Perhaps we should ask whether there is more we in the NHS can do. There are wonderful examples of NHS organisations supporting social care providers with PPE, as well as clinical support and expertise – great examples of integration in which clinical and other staff are not constrained by organisational boundaries. As one chief executive put it, where the NHS has the expertise to offer support virtually or in person, we should regard these social care services as extensions of our own.
Getting the message right
The second dimension is communication – one of the most potent weapons in the war against the virus and one that has been poorly deployed. This has not been helped by the unnecessary differences in guidance across the UK’s four nations. There have been local outbreaks where we could have been quicker to empower and work closer with local public health officials, but that is something different. It remains unclear why the four jurisdictions have not managed to work together, given they have access to the same science, and largely the same scientific advisors. If they had been political allies instead of political foes, we would surely not have the confusing differences in guidance we have today.

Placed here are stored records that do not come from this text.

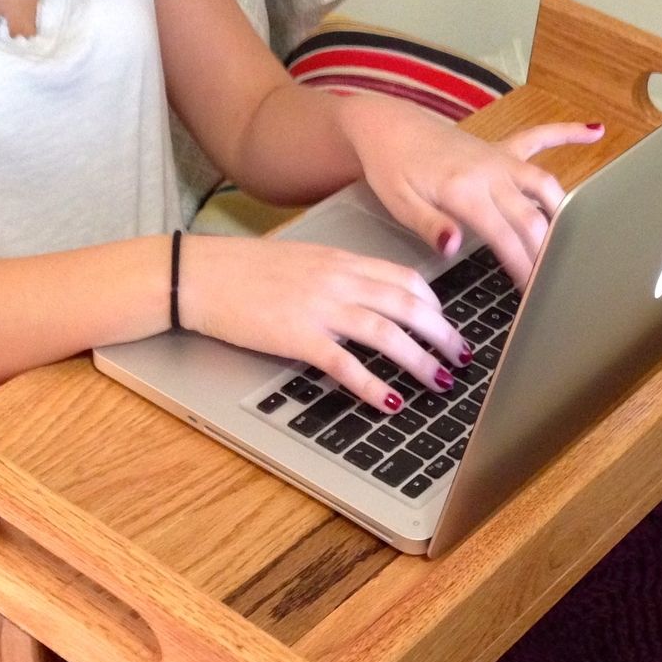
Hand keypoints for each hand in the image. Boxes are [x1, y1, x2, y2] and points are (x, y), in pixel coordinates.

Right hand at [179, 234, 471, 412]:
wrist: (200, 275)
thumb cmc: (244, 272)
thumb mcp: (302, 262)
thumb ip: (337, 277)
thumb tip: (365, 298)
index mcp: (341, 260)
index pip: (404, 277)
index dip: (434, 303)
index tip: (446, 321)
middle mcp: (338, 280)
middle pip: (407, 305)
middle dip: (442, 333)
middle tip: (462, 356)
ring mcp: (319, 308)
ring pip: (387, 333)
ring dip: (420, 360)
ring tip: (440, 380)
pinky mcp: (298, 337)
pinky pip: (346, 364)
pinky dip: (373, 385)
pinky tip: (391, 401)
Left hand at [337, 96, 604, 285]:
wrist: (386, 126)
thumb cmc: (390, 168)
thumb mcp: (400, 204)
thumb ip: (429, 226)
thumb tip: (453, 247)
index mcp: (465, 191)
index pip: (506, 237)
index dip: (525, 268)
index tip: (535, 294)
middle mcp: (490, 172)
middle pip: (533, 217)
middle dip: (547, 253)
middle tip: (557, 283)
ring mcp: (498, 158)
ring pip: (544, 184)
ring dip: (563, 213)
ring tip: (577, 243)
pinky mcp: (499, 148)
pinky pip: (539, 137)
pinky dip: (568, 132)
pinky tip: (596, 131)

Instead, we need clearer messaging and much more of it. The governments across the UK should be asking the best minds in the advertising industry to produce (at no cost!) the most persuasive and engaging public health messages to help change behaviours. With cross-party support they could run on social media, on the BBC and all media outlets, at no charge to the public purse.
At the same time, there is a need to make sure patients can access the services they need and are supported in navigating the new ways care and treatment are being provided. There is still understandable public anxiety. In May, The Health Foundation found that the overwhelming concern when considering a visit to a healthcare setting was fear of being exposed to coronavirus (76 per cent for hospital, 63 per cent for a GP practice).
We need to be able to reassure and, for example, continue the improvements in children’s attendance, and try to encourage alternatives to emergency departments for those who do not need that type of care. We need to spread the message that GPs are offering safe face-to-face care, alongside virtual consultations, and in so doing, transforming the way many of us cared for.
Again, a touch of realism here would help. The NHS did not close down during the first surge of the pandemic – millions of patients were still treated and cared for – but some services were constrained or suspended. The result is a massive backlog, which cannot be wished away. There is a wealth of affection and support for the service, but reputations are long-earned and quickly lost, and we need public and political understanding.
The five Rs
For representative bodies like the Confederation, this is a time to listen even more than ever to what our members are saying. They may not always provide us with a simple or even a consistent message, but if we are reading it right, there are five Rs that will determine whether the NHS will prevail in this next phase as it did in the last:
- Relationships – local collaboration will be essential; now is the time for STPs and ICSs to come into their own in supporting this, working with commissioners and providers.
- Regulation – reduce to a minimum.
- Resources – make sure there are efficient supply chains and clear funding streams to enable the service to flex again.
- Realism – politicians, regulators, and the public to understand what is and what is not possible.
- Right communication – we need consistent, repeated, and loud messages on preventing spread and accessing services.